Once the targeted key-points were isolated I tested my theory regarding the distance, by simply moving my mouth and blinking to see if the key-points would significantly move closer or farther apart, which was partially successful. The key-points for the lips showed a significant difference in position to track the talking, however, those key-points chosen for the eyes failed as they were limited in their movement. So, I chose to target the key-points for the eyebrows in lieu of the eyelids, which worked as a slightly better key-point to track blinking movement. Following this change, I then tested out what the actual distance threshold was for the blinking and talking movements (see Fig. 5). After applying these threshold values to a boolean, I was able to trigger the flash animation for blinking and a speaker animation for talking.

Figure 5: Testing the distance threshold

Figure 5: Testing the distance threshold

Conclusion

At the conclusion of the first iteration of this project, I found that I was able to develop the concept of Cyborg at a basic level (see Fig. 6). However, there were some things that I found could be revised to allow for a better user experience.
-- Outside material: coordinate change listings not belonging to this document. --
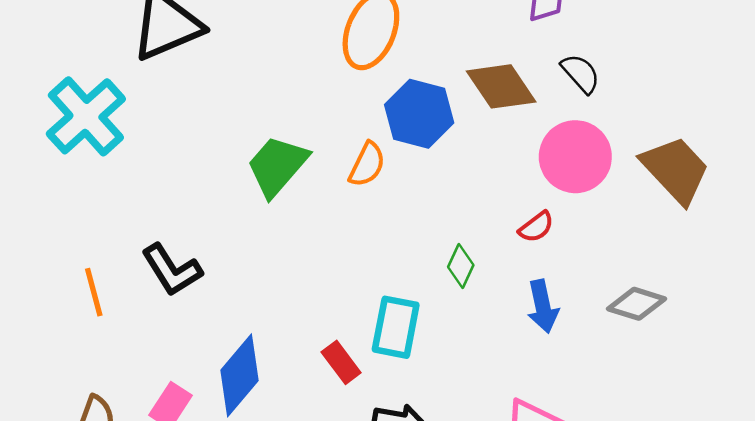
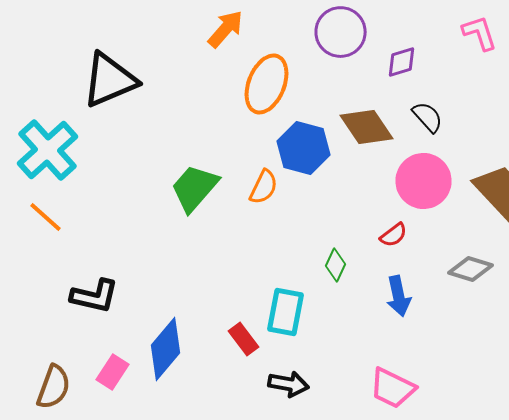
black L-shape: (172, 270) -> (94, 296), moved, turned -45
orange line: (94, 292) -> (46, 217), moved, turned -33
gray diamond: (636, 304) -> (470, 269), moved

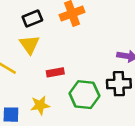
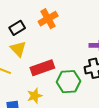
red rectangle: (55, 72) -> (42, 68), size x1.6

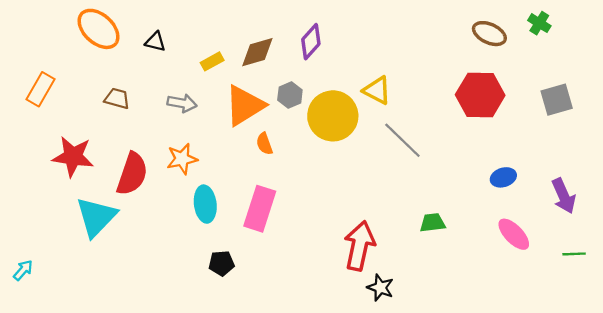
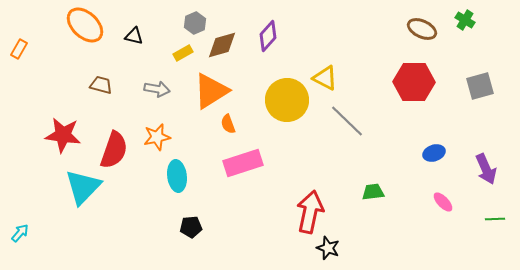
orange rectangle: (40, 89) -> (19, 49), moved, size x0.7
gray hexagon: (290, 95) -> (195, 23), moved
pink rectangle: (260, 209) -> (243, 163), moved, turned 54
pink ellipse: (514, 234) -> (443, 202), size x0.7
Figure 6: Results from first iteration

Figure 6: Results from first iteration

Room for Improvement

The biggest issue up to this point is capturing the distance without so much volatility. I found that the thresholds that I used were not consistent based on the depth of the user (how close they are to the camera) as well as the size of their facial features (e.g. thick lips vs. thin lips). This inconsistency results in triggering of animations at the wrong time, or the complete opposite where the animations are not triggered when they user does the appropriate action. To address this issue in the next iteration, I’m considering either using percentages for measuring the distance in lieu of hardcoded numbers, or using another machine-learning model that I can train to detect facial movements.